■ **TASK DESCRIPTION**:
Can you render the lines below as a numbered list, leaving out the blank ones?

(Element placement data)
######
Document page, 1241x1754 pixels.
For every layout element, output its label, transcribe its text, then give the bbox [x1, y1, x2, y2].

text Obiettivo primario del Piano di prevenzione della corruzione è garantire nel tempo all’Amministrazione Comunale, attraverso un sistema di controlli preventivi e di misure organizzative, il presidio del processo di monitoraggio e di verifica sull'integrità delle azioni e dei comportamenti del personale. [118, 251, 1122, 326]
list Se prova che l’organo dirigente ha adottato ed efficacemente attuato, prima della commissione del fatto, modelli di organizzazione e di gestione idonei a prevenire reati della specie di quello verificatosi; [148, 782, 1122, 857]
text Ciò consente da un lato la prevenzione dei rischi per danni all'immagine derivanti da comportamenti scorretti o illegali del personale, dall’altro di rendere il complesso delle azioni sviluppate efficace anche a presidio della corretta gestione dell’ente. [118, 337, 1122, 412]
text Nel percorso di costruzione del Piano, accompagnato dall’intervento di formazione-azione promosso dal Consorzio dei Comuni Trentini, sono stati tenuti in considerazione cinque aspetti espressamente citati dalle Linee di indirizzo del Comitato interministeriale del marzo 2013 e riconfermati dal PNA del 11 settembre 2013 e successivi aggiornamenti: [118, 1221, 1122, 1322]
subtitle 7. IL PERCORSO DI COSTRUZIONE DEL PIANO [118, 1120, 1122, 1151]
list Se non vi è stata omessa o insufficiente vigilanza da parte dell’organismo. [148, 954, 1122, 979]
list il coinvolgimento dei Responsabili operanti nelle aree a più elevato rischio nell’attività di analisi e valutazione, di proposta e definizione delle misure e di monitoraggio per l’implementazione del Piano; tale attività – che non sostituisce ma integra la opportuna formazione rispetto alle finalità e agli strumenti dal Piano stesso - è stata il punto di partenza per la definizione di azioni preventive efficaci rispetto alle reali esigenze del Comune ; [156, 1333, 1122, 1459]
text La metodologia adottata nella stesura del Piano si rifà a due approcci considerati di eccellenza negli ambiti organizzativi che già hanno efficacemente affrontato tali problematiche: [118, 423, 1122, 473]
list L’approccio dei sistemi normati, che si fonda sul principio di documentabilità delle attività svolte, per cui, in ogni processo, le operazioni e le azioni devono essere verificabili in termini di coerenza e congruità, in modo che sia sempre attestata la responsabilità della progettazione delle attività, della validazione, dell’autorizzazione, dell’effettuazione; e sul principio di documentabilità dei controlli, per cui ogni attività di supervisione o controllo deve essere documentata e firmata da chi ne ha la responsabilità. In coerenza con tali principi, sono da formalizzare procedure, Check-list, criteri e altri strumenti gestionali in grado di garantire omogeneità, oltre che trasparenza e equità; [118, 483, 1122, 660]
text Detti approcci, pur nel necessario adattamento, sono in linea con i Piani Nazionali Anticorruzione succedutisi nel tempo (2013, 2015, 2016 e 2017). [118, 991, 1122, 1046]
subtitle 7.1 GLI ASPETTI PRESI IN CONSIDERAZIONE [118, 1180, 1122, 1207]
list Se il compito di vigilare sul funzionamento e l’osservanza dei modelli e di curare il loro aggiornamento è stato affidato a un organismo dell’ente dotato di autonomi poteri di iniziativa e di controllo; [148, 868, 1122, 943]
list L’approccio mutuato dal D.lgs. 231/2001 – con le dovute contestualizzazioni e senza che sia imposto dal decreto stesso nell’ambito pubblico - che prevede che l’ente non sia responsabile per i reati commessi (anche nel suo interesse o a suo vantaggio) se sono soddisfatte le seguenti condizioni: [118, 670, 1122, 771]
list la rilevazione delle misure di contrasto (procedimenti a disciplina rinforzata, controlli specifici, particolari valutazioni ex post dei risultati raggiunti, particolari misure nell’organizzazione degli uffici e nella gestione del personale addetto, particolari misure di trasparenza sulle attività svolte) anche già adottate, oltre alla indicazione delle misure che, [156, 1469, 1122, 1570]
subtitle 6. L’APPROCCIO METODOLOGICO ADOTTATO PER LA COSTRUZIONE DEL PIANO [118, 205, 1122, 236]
######
■ **WORKED ANSWER**:
1. Document page, 1241x1754 pixels.
2. For every layout element, output its label, transcribe its text, then give the bbox [x1, y1, x2, y2].
3. text Obiettivo primario del Piano di prevenzione della corruzione è garantire nel tempo all’Amministrazione Comunale, attraverso un sistema di controlli preventivi e di misure organizzative, il presidio del processo di monitoraggio e di verifica sull'integrità delle azioni e dei comportamenti del personale. [118, 251, 1122, 326]
4. list Se prova che l’organo dirigente ha adottato ed efficacemente attuato, prima della commissione del fatto, modelli di organizzazione e di gestione idonei a prevenire reati della specie di quello verificatosi; [148, 782, 1122, 857]
5. text Ciò consente da un lato la prevenzione dei rischi per danni all'immagine derivanti da comportamenti scorretti o illegali del personale, dall’altro di rendere il complesso delle azioni sviluppate efficace anche a presidio della corretta gestione dell’ente. [118, 337, 1122, 412]
6. text Nel percorso di costruzione del Piano, accompagnato dall’intervento di formazione-azione promosso dal Consorzio dei Comuni Trentini, sono stati tenuti in considerazione cinque aspetti espressamente citati dalle Linee di indirizzo del Comitato interministeriale del marzo 2013 e riconfermati dal PNA del 11 settembre 2013 e successivi aggiornamenti: [118, 1221, 1122, 1322]
7. subtitle 7. IL PERCORSO DI COSTRUZIONE DEL PIANO [118, 1120, 1122, 1151]
8. list Se non vi è stata omessa o insufficiente vigilanza da parte dell’organismo. [148, 954, 1122, 979]
9. list il coinvolgimento dei Responsabili operanti nelle aree a più elevato rischio nell’attività di analisi e valutazione, di proposta e definizione delle misure e di monitoraggio per l’implementazione del Piano; tale attività – che non sostituisce ma integra la opportuna formazione rispetto alle finalità e agli strumenti dal Piano stesso - è stata il punto di partenza per la definizione di azioni preventive efficaci rispetto alle reali esigenze del Comune ; [156, 1333, 1122, 1459]
10. text La metodologia adottata nella stesura del Piano si rifà a due approcci considerati di eccellenza negli ambiti organizzativi che già hanno efficacemente affrontato tali problematiche: [118, 423, 1122, 473]
11. list L’approccio dei sistemi normati, che si fonda sul principio di documentabilità delle attività svolte, per cui, in ogni processo, le operazioni e le azioni devono essere verificabili in termini di coerenza e congruità, in modo che sia sempre attestata la responsabilità della progettazione delle attività, della validazione, dell’autorizzazione, dell’effettuazione; e sul principio di documentabilità dei controlli, per cui ogni attività di supervisione o controllo deve essere documentata e firmata da chi ne ha la responsabilità. In coerenza con tali principi, sono da formalizzare procedure, Check-list, criteri e altri strumenti gestionali in grado di garantire omogeneità, oltre che trasparenza e equità; [118, 483, 1122, 660]
12. text Detti approcci, pur nel necessario adattamento, sono in linea con i Piani Nazionali Anticorruzione succedutisi nel tempo (2013, 2015, 2016 e 2017). [118, 991, 1122, 1046]
13. subtitle 7.1 GLI ASPETTI PRESI IN CONSIDERAZIONE [118, 1180, 1122, 1207]
14. list Se il compito di vigilare sul funzionamento e l’osservanza dei modelli e di curare il loro aggiornamento è stato affidato a un organismo dell’ente dotato di autonomi poteri di iniziativa e di controllo; [148, 868, 1122, 943]
15. list L’approccio mutuato dal D.lgs. 231/2001 – con le dovute contestualizzazioni e senza che sia imposto dal decreto stesso nell’ambito pubblico - che prevede che l’ente non sia responsabile per i reati commessi (anche nel suo interesse o a suo vantaggio) se sono soddisfatte le seguenti condizioni: [118, 670, 1122, 771]
16. list la rilevazione delle misure di contrasto (procedimenti a disciplina rinforzata, controlli specifici, particolari valutazioni ex post dei risultati raggiunti, particolari misure nell’organizzazione degli uffici e nella gestione del personale addetto, particolari misure di trasparenza sulle attività svolte) anche già adottate, oltre alla indicazione delle misure che, [156, 1469, 1122, 1570]
17. subtitle 6. L’APPROCCIO METODOLOGICO ADOTTATO PER LA COSTRUZIONE DEL PIANO [118, 205, 1122, 236]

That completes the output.